KP Kutilang-5005 Gagalkan Penyelundupan 48 iPhone dari Batam ke Dumai
Oleh : Irwan Hirzal
Jum\'at | 24-10-2025 | 14:48 WIB
lundup-iphone.jpg Honda-Batam
Terduga penyelundup 48 unit telepon genggam merek iPhone setelah ditangkap personel KP Kutilang-5005 dari Pelabuhan Pancung Sekupang, Batam, ke Dumai, Riau, Kamis (23/10/2025) dini hari. (Istimewa)

BATAMTODAY.COM, Batam - Tim patroli Kapal Pengawas (KP) Kutilang-5005 sukses menggagalkan penyelundupan 48 unit telepon genggam merek iPhone yang diduga akan dikirim secara ilegal dari Pelabuhan Pancung Sekupang, Batam, ke Dumai, Riau, Kamis (23/10/2025) dini hari.

Aksi ini terungkap setelah petugas menerima laporan masyarakat mengenai aktivitas mencurigakan di sekitar Pelabuhan Pancung Sekupang. Menindaklanjuti informasi tersebut, Komandan KP Kutilang-5005 mengerahkan personelnya untuk melakukan penyelidikan atas dugaan pengiriman barang menggunakan speed boat sewaan menuju kapal feri yang tengah lego jangkar di perairan Sekupang.

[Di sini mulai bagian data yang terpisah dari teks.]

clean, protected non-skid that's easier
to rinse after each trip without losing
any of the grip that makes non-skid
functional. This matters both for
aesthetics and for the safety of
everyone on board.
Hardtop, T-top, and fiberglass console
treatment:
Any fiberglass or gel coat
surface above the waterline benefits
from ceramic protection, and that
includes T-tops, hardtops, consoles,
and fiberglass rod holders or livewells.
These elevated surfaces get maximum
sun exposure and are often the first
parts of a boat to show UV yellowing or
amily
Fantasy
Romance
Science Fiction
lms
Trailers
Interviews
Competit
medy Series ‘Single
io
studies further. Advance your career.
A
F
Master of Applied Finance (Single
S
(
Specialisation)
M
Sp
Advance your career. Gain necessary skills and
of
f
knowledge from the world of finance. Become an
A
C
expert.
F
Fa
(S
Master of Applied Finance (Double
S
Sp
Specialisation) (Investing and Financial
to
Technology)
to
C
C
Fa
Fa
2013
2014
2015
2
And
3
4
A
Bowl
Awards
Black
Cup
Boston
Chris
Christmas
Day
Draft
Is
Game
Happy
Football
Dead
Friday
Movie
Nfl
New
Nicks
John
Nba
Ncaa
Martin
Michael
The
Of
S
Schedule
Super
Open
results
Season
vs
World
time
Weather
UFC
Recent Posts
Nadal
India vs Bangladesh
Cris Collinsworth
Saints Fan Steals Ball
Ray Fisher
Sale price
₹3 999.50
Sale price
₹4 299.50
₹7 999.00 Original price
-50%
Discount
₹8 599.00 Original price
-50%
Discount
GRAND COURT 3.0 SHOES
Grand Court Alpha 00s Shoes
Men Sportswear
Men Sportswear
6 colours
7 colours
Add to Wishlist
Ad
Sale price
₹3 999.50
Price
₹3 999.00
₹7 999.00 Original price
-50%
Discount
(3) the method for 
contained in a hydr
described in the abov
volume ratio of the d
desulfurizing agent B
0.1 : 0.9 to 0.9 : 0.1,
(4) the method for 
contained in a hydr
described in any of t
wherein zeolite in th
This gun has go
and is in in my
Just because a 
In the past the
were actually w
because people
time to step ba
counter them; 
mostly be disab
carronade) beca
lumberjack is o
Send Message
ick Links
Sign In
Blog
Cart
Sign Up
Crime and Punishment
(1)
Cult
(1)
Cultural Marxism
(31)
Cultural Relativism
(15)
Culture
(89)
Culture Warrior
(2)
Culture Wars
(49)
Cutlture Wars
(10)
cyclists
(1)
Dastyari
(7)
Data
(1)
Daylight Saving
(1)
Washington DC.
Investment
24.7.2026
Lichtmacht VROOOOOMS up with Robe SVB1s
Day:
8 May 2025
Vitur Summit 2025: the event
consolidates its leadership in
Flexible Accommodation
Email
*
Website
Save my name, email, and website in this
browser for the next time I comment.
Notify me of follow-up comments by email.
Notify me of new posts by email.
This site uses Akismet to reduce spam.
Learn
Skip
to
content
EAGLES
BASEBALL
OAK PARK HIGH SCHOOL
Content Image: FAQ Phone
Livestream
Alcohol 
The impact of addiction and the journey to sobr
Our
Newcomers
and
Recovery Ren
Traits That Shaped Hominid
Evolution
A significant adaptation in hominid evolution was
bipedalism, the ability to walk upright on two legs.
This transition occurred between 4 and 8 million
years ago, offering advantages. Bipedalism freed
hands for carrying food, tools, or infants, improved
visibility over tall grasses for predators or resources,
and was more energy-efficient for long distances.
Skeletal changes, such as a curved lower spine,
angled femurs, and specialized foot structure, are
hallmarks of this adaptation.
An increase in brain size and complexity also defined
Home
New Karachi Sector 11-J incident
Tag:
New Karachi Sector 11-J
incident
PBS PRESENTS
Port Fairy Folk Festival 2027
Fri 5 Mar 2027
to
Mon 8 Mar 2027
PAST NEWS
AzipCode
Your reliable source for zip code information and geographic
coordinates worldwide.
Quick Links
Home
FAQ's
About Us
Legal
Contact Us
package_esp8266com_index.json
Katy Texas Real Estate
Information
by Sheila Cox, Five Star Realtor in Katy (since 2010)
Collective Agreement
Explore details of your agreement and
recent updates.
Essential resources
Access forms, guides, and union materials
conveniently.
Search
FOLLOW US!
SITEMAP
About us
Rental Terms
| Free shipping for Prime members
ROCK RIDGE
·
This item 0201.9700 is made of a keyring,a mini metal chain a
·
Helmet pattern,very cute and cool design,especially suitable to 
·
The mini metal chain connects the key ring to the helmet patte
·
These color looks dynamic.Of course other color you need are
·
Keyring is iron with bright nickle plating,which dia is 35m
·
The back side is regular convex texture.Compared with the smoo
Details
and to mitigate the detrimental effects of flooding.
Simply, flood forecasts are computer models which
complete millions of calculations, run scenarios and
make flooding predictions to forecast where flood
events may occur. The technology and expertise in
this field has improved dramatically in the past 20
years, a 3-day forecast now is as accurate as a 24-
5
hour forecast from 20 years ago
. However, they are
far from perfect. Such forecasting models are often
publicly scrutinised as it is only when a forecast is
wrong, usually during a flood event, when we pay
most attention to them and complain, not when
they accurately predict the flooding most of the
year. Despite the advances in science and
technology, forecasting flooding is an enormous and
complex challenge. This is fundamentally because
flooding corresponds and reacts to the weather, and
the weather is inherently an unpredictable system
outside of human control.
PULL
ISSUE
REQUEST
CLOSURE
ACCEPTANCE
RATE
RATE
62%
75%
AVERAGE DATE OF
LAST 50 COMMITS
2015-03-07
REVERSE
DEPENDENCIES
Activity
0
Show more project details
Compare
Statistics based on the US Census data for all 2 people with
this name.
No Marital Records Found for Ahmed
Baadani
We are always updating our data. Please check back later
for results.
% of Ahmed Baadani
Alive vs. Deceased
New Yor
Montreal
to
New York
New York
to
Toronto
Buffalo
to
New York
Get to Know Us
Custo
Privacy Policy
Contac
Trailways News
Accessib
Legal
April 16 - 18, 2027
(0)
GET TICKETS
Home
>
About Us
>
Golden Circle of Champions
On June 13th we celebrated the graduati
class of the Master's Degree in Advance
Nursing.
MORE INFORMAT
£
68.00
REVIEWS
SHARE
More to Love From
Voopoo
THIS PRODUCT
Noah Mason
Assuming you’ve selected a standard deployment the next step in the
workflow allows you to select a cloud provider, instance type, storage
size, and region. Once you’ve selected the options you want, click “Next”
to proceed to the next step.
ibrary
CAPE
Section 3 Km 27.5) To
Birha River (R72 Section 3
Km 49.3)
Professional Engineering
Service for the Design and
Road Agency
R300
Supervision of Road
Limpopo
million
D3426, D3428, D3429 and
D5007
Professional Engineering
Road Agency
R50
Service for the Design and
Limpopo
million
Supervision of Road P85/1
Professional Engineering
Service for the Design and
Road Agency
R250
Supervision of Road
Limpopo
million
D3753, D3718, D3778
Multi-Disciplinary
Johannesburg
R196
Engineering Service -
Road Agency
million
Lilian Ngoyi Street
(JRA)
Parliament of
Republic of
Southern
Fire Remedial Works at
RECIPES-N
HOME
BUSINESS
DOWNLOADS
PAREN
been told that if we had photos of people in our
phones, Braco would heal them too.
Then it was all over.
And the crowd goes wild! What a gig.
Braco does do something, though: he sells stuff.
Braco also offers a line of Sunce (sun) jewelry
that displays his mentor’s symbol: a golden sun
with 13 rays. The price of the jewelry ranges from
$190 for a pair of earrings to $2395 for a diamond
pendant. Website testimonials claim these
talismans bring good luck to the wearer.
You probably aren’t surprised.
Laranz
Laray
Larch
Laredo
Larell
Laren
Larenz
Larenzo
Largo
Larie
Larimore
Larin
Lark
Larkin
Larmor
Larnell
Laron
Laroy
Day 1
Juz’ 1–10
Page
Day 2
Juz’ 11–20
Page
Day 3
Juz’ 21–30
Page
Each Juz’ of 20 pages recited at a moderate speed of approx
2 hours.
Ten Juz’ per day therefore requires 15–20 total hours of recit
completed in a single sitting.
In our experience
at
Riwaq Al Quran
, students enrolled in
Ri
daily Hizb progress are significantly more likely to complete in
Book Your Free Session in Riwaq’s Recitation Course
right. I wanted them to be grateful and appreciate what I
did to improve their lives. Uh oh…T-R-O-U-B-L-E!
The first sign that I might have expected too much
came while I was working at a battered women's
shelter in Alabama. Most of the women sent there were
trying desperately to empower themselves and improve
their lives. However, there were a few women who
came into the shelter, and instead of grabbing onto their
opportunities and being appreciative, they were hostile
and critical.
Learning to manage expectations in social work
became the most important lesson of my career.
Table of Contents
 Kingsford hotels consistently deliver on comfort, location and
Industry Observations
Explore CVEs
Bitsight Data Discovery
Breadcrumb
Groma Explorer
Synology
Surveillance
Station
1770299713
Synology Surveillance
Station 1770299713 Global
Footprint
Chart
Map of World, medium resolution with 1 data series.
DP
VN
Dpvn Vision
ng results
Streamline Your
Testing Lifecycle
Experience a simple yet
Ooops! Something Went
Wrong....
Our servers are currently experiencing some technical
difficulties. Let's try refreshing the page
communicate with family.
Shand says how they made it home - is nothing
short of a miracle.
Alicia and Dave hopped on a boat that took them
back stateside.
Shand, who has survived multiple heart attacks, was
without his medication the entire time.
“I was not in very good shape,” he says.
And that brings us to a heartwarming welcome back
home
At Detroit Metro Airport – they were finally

Sekitar pukul 04.00 WIB, tim patroli mendapati seorang pria berinisial R membawa dua tas ransel dan satu tas belanja kecil. Setelah dilakukan pemeriksaan, petugas menemukan total 48 unit iPhone yang disembunyikan di dalam tas-tas tersebut.

Rinciannya, 28 unit ditemukan di dalam tas ransel berisi kantong plastik biru, sedangkan 20 unit lainnya berada di dalam tas belanja kecil berwarna merah. Pelaku dan seluruh barang bukti kemudian diamankan ke atas kapal KP Kutilang-5005 untuk menjalani pemeriksaan lebih lanjut.

Direktur Polairud Brigjen Pol Idil Tabaransyah menyampaikan apresiasi kepada tim patroli atas kewaspadaan dan kesigapan mereka. Ia menegaskan bahwa pengawasan di wilayah perairan Batam perlu terus diperketat karena kawasan tersebut merupakan jalur strategis lintas perdagangan yang rawan disalahgunakan.

"Keberhasilan ini membuktikan kesiapsiagaan personel Polairud dalam menjaga keamanan perairan Indonesia. Kami terus mengingatkan agar setiap anggota tetap waspada terhadap berbagai modus kejahatan laut, terutama di jalur-jalur padat seperti Batam," ujar Brigjen Idil Tabaransyah.

Saat ini, pelaku bersama barang bukti telah diserahkan untuk proses hukum lebih lanjut sesuai ketentuan yang berlaku.